El estratega criticó la desconexión de las élites argentinas con las realidades de los sectores más vulnerables, indicando que “no puede ser que porque no pagó, no merece nada. La élite en la Argentina está fallando en la conducción de la reforma económica”.
Al analizar la relación entre poder y personalidad, Sola fue claro: “El poder, cuando llegás al poder, revela lo que realmente sos.

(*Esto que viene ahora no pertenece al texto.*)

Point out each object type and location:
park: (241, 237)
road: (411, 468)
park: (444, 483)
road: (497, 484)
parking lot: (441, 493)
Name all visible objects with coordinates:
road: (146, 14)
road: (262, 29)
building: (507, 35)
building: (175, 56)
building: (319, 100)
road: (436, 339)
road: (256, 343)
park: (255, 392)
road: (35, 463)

Los defectos y las virtudes crecen paralelamente. Si no te controlás, los defectos crecen más que las virtudes. El poder revela lo que uno es en realidad”.
Recordó su experiencia en la campaña presidencial de Felipe Calderón en México, enfatizando que acceder al gobierno requiere una autocrítica consciente de las propias falencias: “Si alguien se portó mal con una jubilada, es un maleducado. El poder no te transforma: te desnuda”.
Sola enfatizó que la democracia se encuentra en medio de un cambio profundo, con una “polarización en vías de extinción”. “Yo soy un promotor de la muerte de las ideologías, esas divisiones de izquierda y derecha que han quedado en el pasado y ya no nos sirven para nada”, argumentó.
Como presidente de la Fundación Liderar con Sentido Común, sostuvo que los ciudadanos buscan líderes auténticos y accesibles: “Hoy los ciudadanos estamos buscando personas normales y corrientes que puedan, desde el dolor, desde haber fracasado, gobernar lo público. Eso es lo que estamos buscando: personas normales y corrientes que sean empáticas, que tengan capacidad compasiva”.
Al ser interrogado sobre la corrupción, Sola señaló: “La corrupción no es algo que decida candidaturas, que te permita ganar o perder. Si está dentro del margen de tolerancia que una sociedad puede aceptar, generalmente la corrupción no mueve el amperímetro del voto. Es duro, pero es así”.
Pronosticó que la transición hacia un nuevo modelo democrático llevará “unos 20, 25 años”. “Llevamos cinco, nos quedan unos 15 o 20 años, más o menos, para que realmente haya una sustitución de este modelo”, anticipó. Sobre el fenómeno Milei, Sola agregó: “A mí me parece que él interpreta un personaje que, aunque sea provocador, refleja un sentimiento en la sociedad”.